Saturday, February 6, 2016

Inch One Hundred Three: Small Moments

This has been a week of small moments of great reward. Here are two of them.

One of the jobs I do at court is help facilitate a class for juveniles called "Victims Awareness." The class is a five week long program to help young offenders learn skills in making better choices, accepting responsibility for their actions, and developing empathy for others.

Earlier this week was the fifth and final class of the current group of youth. I made brownies and brought a plate of them to the class. One of our students, a young man who has had a rougher way to go than many, lit up.

"Brownies? For us?"

It was a very small class. Everyone, including the adults, took a brownie or two. The plate ended back up by the young man.

"May I have another?"

"Sure."

A few minutes later:

"May I have another?"

"Sure."

By the end of the class, checking with everyone else to make sure no one else wanted any, he had emptied the plate. He grinned and said, "Those were great!" before bolting out the door.

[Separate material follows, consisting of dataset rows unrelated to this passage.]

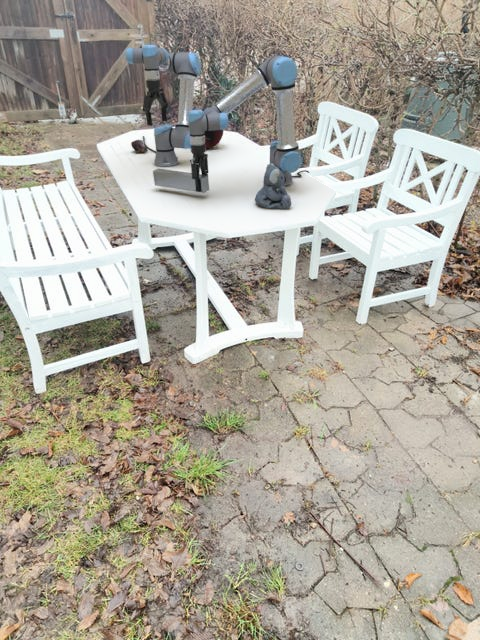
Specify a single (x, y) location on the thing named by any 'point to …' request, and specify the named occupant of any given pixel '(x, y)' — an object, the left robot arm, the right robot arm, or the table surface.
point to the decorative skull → (213, 138)
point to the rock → (138, 146)
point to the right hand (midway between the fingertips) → (201, 189)
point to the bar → (179, 180)
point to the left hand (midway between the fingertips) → (157, 123)
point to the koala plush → (273, 190)
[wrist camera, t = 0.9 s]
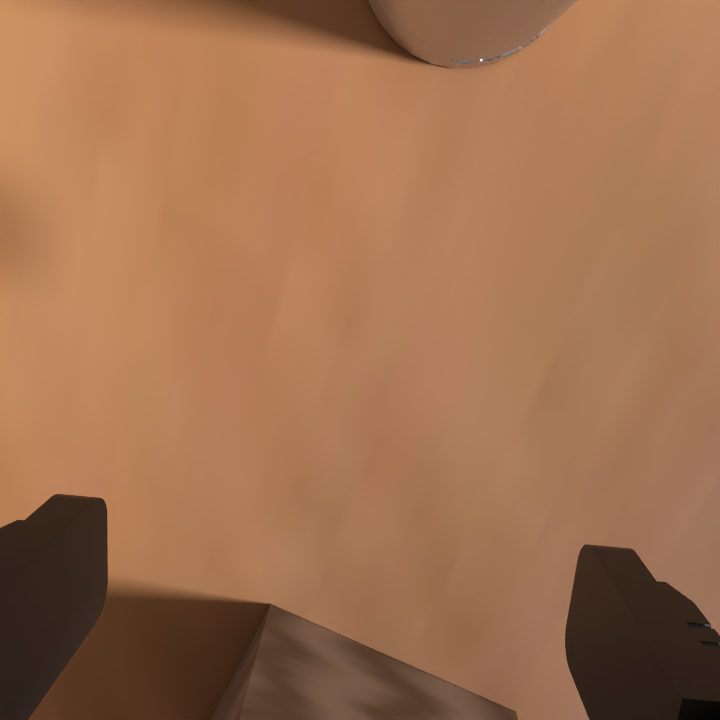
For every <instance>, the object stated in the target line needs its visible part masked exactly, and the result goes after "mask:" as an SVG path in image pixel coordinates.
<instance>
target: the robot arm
mask: <svg viewBox="0 0 720 720" xmlns="http://www.w3.org/2000/svg"><path fill="white" fill-rule="evenodd" d="M576 1H577V0H368V2H369V4H370V6H371V8H372V10H373V12H374V14H375V15H376V17H377V19H378V21H379V23H380V24H381V26H382V27H383V28H384V29H385V30H386V32H387V33H388V34H389V35H390V36H391V38H392V39H393V40H394V41H395V42H396V43H397V44H399V45H400V46H401V47H403V48H404V49H405V50H407V51H408V52H409V53H410V54H412V55H414V56H416V57H418V58H420V59H422V60H424V61H426V62H429V63H431V64H434V65H439V66H444V67H449V68H477V67H481V66H485V65H489V64H493V63H497V62H499V61H501V60H503V59H505V58H507V57H509V56H511V55H513V54H515V53H517V52H518V51H519V50H521V49H522V48H523V47H525V46H527V45H528V44H529V43H530V42H532V41H533V40H535V39H536V38H537V37H538V36H540V35H541V34H542V33H543V32H544V31H545V30H546V29H547V28H548V27H550V26H551V25H552V23H553V22H554V21H555V20H556V19H557V18H558V17H559V16H561V15H562V14H563V13H564V12H565V11H566V10H567V9H568V8H569V7H570V6H572V5H573V4H574V3H575V2H576ZM107 582H108V564H107V508H106V504H105V501H104V500H103V499H102V498H96V497H85V496H75V495H64V494H56V495H53V496H52V497H51V498H50V499H49V500H47V501H46V502H45V503H44V504H43V505H42V506H40V507H39V508H38V509H37V510H36V511H35V512H34V513H32V514H31V515H30V516H29V517H28V518H27V519H25V520H17V521H14V522H12V523H10V524H8V525H6V526H3V527H1V528H0V720H28V719H29V717H30V716H31V715H32V713H33V712H34V710H35V709H36V707H37V706H38V705H39V703H40V702H41V700H42V699H43V697H44V696H45V694H46V693H47V692H48V690H49V689H50V687H51V686H52V684H53V683H54V682H55V680H56V679H57V677H58V676H59V674H60V673H61V672H62V670H63V669H64V667H65V666H66V664H67V663H68V661H69V660H70V659H71V657H72V656H73V654H74V653H75V651H76V650H77V649H78V647H79V646H80V644H81V643H82V641H83V640H84V639H85V637H86V636H87V634H88V633H89V631H90V630H91V629H92V627H93V626H94V624H95V623H96V621H97V620H98V618H99V616H100V613H101V611H102V608H103V605H104V601H105V597H106V592H107ZM565 648H566V657H567V662H568V666H569V669H570V672H571V674H572V677H573V680H574V682H575V685H576V687H577V690H578V692H579V695H580V697H581V700H582V702H583V705H584V707H585V710H586V712H587V715H588V717H589V720H720V636H719V634H718V633H717V632H716V631H715V629H711V624H710V623H709V622H708V620H707V619H706V618H705V616H704V615H703V614H702V613H701V611H700V610H699V609H698V607H697V606H696V605H695V604H694V602H692V601H691V600H690V599H688V598H687V597H685V596H684V595H683V594H681V593H680V592H679V591H677V590H676V589H674V588H673V587H672V586H670V585H669V584H668V583H666V582H658V581H656V580H655V579H654V577H653V576H652V574H651V573H650V572H649V570H648V569H647V568H646V566H645V565H644V563H643V562H642V561H641V559H640V558H639V556H638V555H637V554H636V552H635V551H634V550H632V549H630V548H619V547H608V546H598V545H587V544H586V545H584V546H583V547H582V549H581V551H580V553H579V557H578V562H577V567H576V573H575V579H574V584H573V590H572V596H571V601H570V607H569V613H568V619H567V624H566V633H565Z"/></svg>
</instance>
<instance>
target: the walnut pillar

It was just a plate of brownies, and made from a box to boot. But judging by his reaction, you'd have thought that plate had held the world.

The second small moment was the kind of moment you have in small, tightly knit, downtown communities. Margo and I were sitting in a coffee shop, talking fast in the very limited time we had, when the young woman who works there came up to us.

"Does this belong to one of you?"

She held up a caramel colored knit scarf, fringed, with a decorative button.

I lit up.

"My scarf! Thank you!"

The scarf was a present from Warren two Christmases ago. A few weeks ago, on a bitterly cold day, I had worn it to my office, then wore it when I left the building for a mediation at a middle school. It wasn't until later that night that I realized I no longer had the scarf. I could remember wearing it to the school, but not after that.

The next day, after checking my office, I emailed the principal with whom I had met, asking her if I had left behind a scarf.

No, she responded. She said she'd keep an eye out for it in the lost and found.

Great. The lost and found piles at middle schools are massive monuments to the inability of young pubescent minds to keep track of their personal belongings. And knowing I would be back at that particular school in a few weeks, I resigned myself to pawing through mountains of abandoned and neglected items.

Instead, here was Gina, holding out my scarf, remembering us from that same day, and asking us if it belonged to one of us. "When I saw you two there, I remembered seeing this scarf with you."

She could have handed me the world and I would not have been more pleased. When I left, I stopped at the counter.

"You have no idea how happy you made me," I said. "You just made my day!"

Gina beamed. I beamed. My scarf was back and all was right.

I felt just like our juvenile earlier with the brownies.

Thank you! Thank you!


1 comment:

Laurie said...

Heartwarming, lovely stories, both of them. Thank you for sharing them here.